Goals and challenges
The mission was clear: Create a one-of-a-kind public amenity that reflects the heritage of the high-desert area and can be enjoyed by tots and big kids alike.
How they did it
Washoe County, Nev., determined that a splashpad would serve the purpose of keeping kids cool without the operating expense of a typical neighborhood swimming pool. But commissioners would not be content with something generic.
As a stand-alone attraction, it’s somewhat unusual for a water-play area to have much in the way of a motif. That’s why Aquatic Design Group, based in Carlsbad, Calif., had to put forth a bit more creativity than the average splashpad demands.
This particular project needed to somehow complement the region’s beauty or reference its history.
Several ideas were presented to the county board: One centered on the Sierra Nevada Mountains, with particular reference to Lake Tahoe. Another concept paid homage to the area’s mining history.
But it was a high-flying concept that took a cue from the vaunted National Championship Air Races, held every September just north of Reno, that won them over.

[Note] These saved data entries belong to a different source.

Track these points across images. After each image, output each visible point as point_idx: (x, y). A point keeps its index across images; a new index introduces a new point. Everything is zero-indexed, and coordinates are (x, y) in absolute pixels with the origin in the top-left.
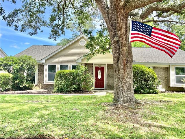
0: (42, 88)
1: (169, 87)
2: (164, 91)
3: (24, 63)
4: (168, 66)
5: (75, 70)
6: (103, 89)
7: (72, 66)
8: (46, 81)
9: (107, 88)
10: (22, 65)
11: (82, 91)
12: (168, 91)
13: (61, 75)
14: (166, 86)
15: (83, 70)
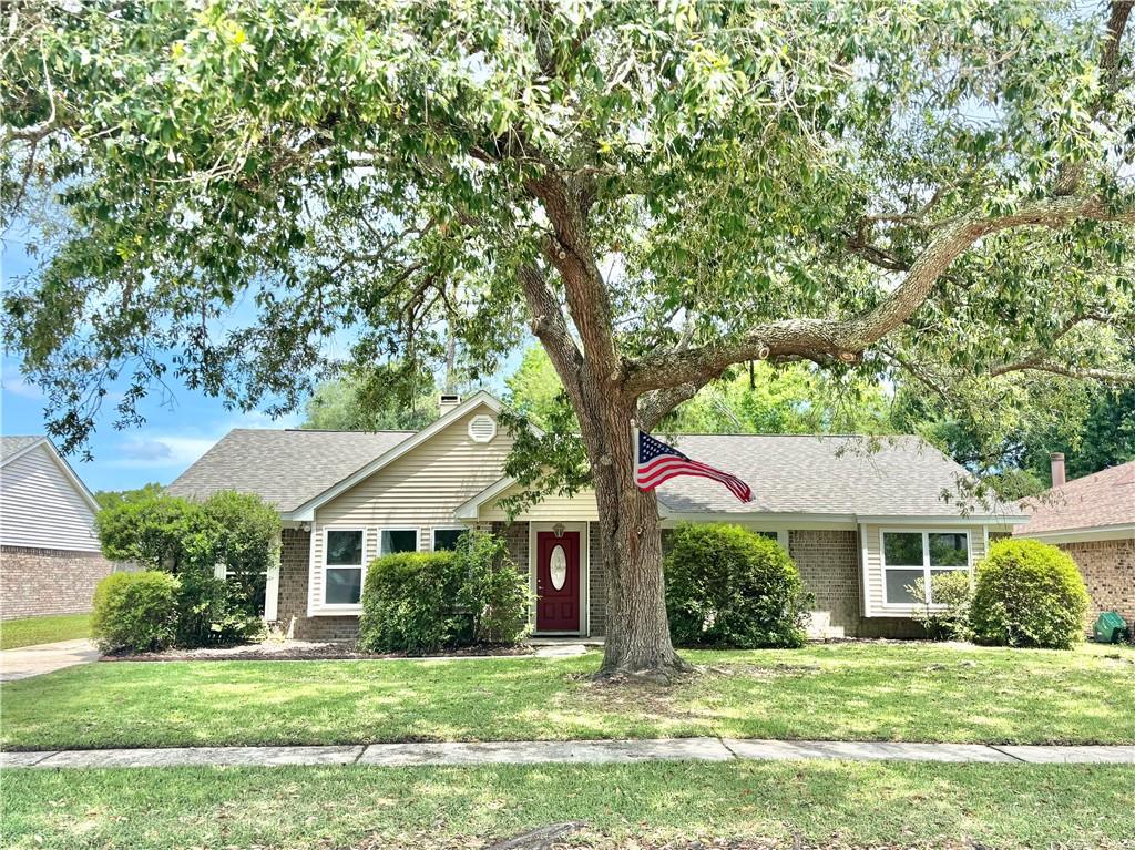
0: (297, 636)
1: (863, 620)
2: (842, 637)
3: (231, 527)
4: (856, 529)
5: (454, 553)
6: (577, 637)
7: (436, 532)
8: (318, 603)
9: (591, 631)
10: (224, 538)
11: (481, 642)
12: (858, 636)
13: (393, 575)
14: (849, 615)
15: (486, 554)
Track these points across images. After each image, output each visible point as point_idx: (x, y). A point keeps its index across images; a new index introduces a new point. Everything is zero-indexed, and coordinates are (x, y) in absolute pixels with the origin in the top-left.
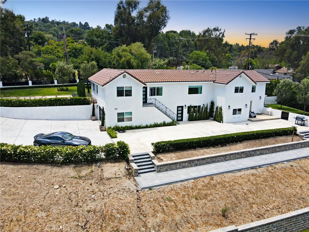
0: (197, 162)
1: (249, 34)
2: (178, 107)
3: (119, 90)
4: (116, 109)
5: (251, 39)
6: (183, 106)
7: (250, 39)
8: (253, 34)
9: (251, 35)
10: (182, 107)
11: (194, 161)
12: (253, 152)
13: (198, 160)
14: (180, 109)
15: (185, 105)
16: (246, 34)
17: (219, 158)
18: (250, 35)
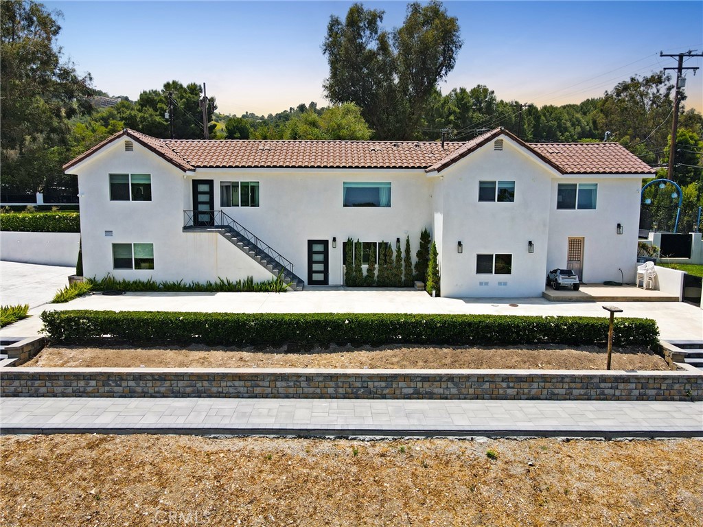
0: (132, 383)
1: (671, 56)
2: (311, 243)
3: (116, 182)
4: (109, 233)
5: (683, 70)
6: (327, 241)
7: (680, 69)
8: (690, 54)
9: (681, 56)
10: (325, 243)
11: (121, 377)
12: (383, 384)
13: (139, 377)
14: (318, 248)
15: (334, 239)
16: (662, 55)
17: (224, 384)
18: (677, 58)
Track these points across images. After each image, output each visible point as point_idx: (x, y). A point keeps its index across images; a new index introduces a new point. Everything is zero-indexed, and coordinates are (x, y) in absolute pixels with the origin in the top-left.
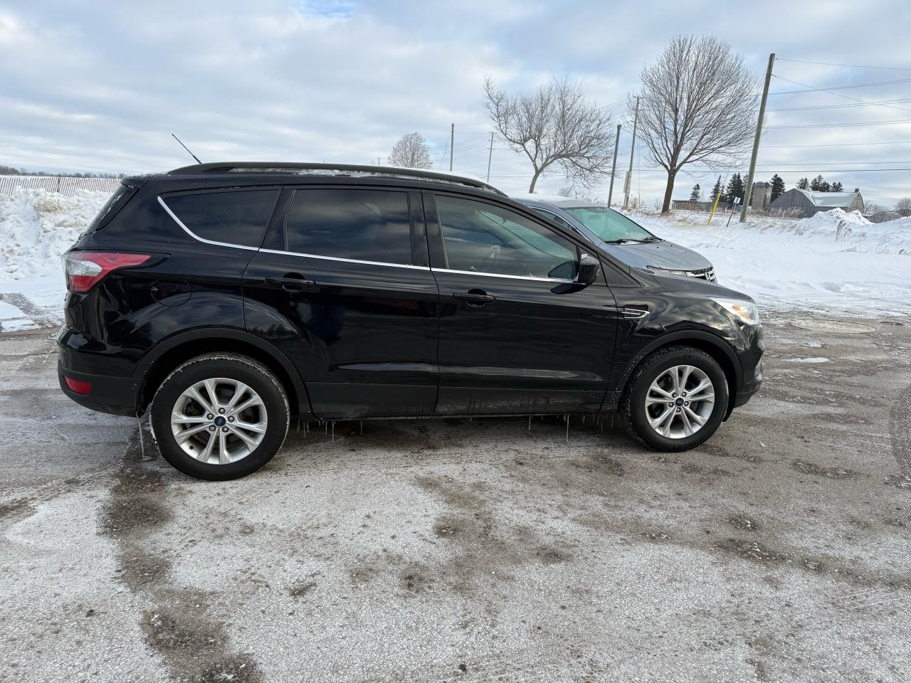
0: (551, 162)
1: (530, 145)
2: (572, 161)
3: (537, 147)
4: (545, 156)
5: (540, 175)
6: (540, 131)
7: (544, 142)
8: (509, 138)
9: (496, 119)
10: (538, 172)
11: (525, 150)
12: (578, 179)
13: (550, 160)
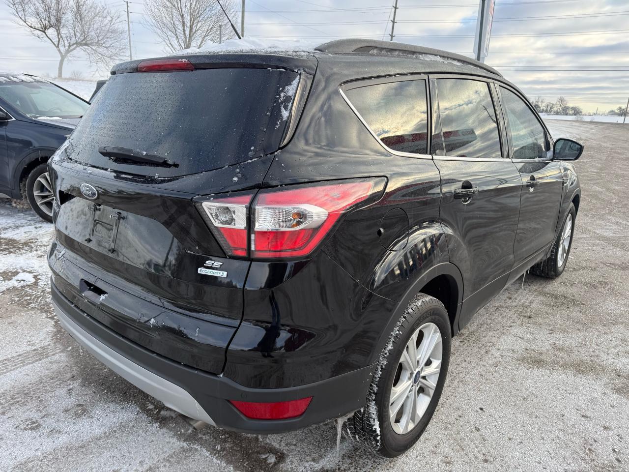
0: (74, 49)
1: (51, 32)
2: (92, 49)
3: (58, 36)
4: (66, 43)
5: (66, 59)
6: (58, 20)
7: (63, 31)
8: (30, 25)
9: (12, 6)
10: (63, 58)
11: (47, 37)
12: (100, 64)
13: (72, 48)
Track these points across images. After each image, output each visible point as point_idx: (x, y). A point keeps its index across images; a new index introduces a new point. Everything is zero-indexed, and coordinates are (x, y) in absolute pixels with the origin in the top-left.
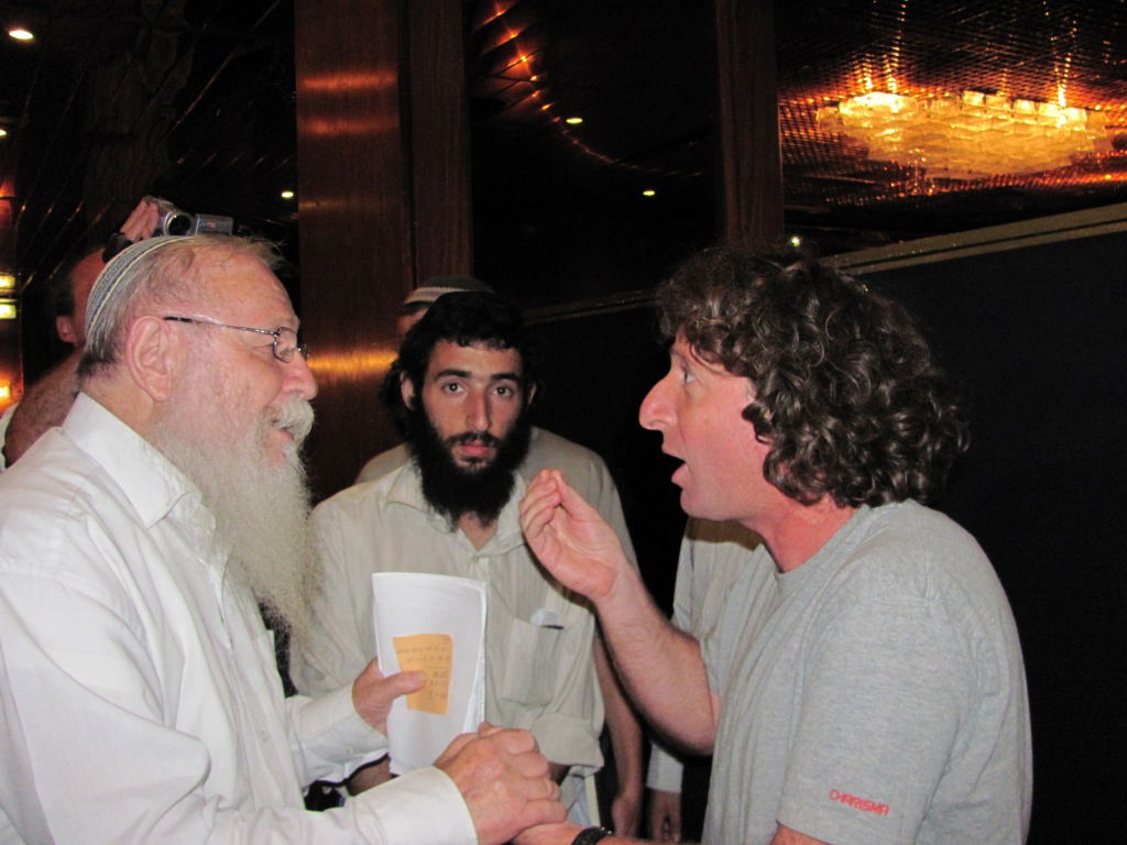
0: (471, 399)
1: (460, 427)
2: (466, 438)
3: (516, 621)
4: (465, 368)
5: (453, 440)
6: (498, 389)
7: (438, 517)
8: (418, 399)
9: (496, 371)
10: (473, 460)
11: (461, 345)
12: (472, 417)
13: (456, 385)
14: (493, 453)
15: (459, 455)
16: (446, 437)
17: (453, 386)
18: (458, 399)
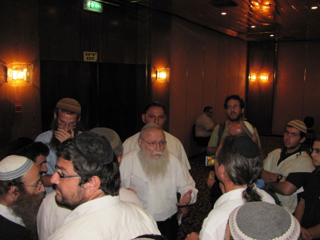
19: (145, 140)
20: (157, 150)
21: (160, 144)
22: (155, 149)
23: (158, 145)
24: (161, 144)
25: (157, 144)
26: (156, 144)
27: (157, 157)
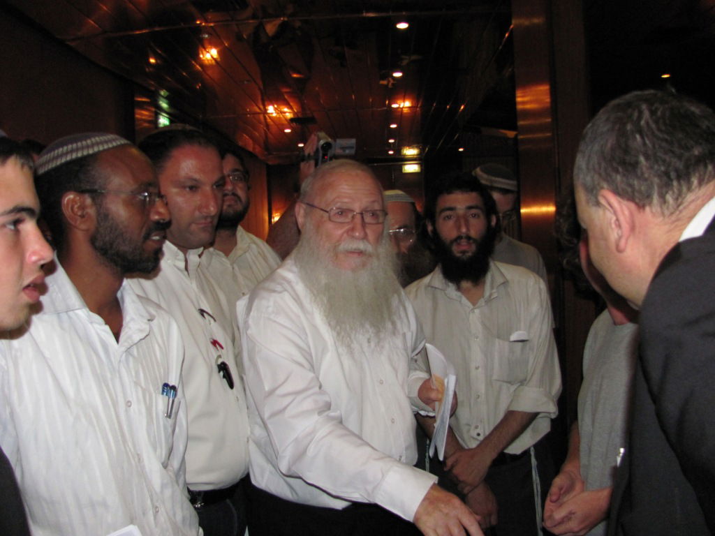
0: (458, 218)
1: (454, 234)
2: (459, 239)
3: (497, 340)
4: (453, 205)
5: (452, 242)
6: (473, 214)
7: (450, 284)
8: (435, 231)
9: (468, 204)
10: (464, 252)
12: (459, 228)
13: (451, 215)
14: (474, 247)
15: (456, 250)
16: (448, 241)
17: (449, 217)
18: (451, 223)
19: (316, 203)
20: (353, 237)
21: (363, 218)
22: (347, 232)
23: (358, 219)
24: (368, 219)
25: (353, 217)
26: (350, 215)
27: (356, 260)
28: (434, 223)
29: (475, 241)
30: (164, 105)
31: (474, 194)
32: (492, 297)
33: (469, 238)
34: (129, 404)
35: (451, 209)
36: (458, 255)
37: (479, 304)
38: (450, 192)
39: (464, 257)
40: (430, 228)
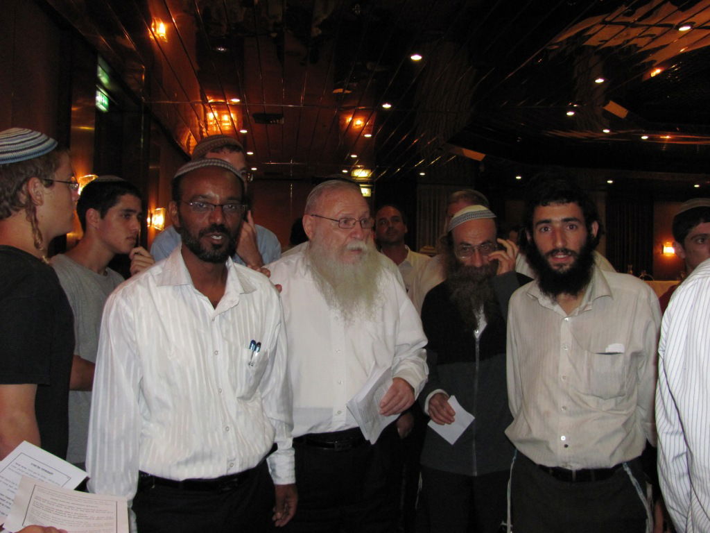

Indeed, the event has been a cherished part of the high-desert heritage since its takeoff in 1964, attracting tens of thousands of spectators every year. It has been interrupted only once in its 50-year history: On Sept. 11, 2001, the Federal Aviation Administration ordered the grounding of airplanes nationwide following the terrorist attacks.
The project wasn’t without turbulence. It turned out that no single manufacturer could accommodate the entire concept. To achieve a cohesive plane scheme, Aquatic Design Group enlisted four manufacturers to supply all the various aviation-themed accessories.
Some required a bit of customizing to better resemble the planes and biplanes that commonly participate in the annual races. One towering structure that douses tots was reimagined into a miniature replica of the Reno Stead Airport control tower. It’s even stamped with the same FAA Identifier: KRTS.
The splashpad’s “runway” actually runs parallel to that of the Reno Stead Airport’s, about 3 miles north of the park, and divides the facility into two zones: a more tame area for little pilots and a wetter, wilder spot with slides and water cannons for more experienced aviators.
Another noteworthy feature: Water jets, flush to the rubberized surface on both sides of the runway, eject columns in a synchronized, escalating pattern to resemble a plane’s takeoff.
- An aviation-themed splashpad in Nevada's high desert stands as a monument to the National Championship Air Races, held each year north of Reno.
- The waterfeatures were customized to resemble specific racing planes.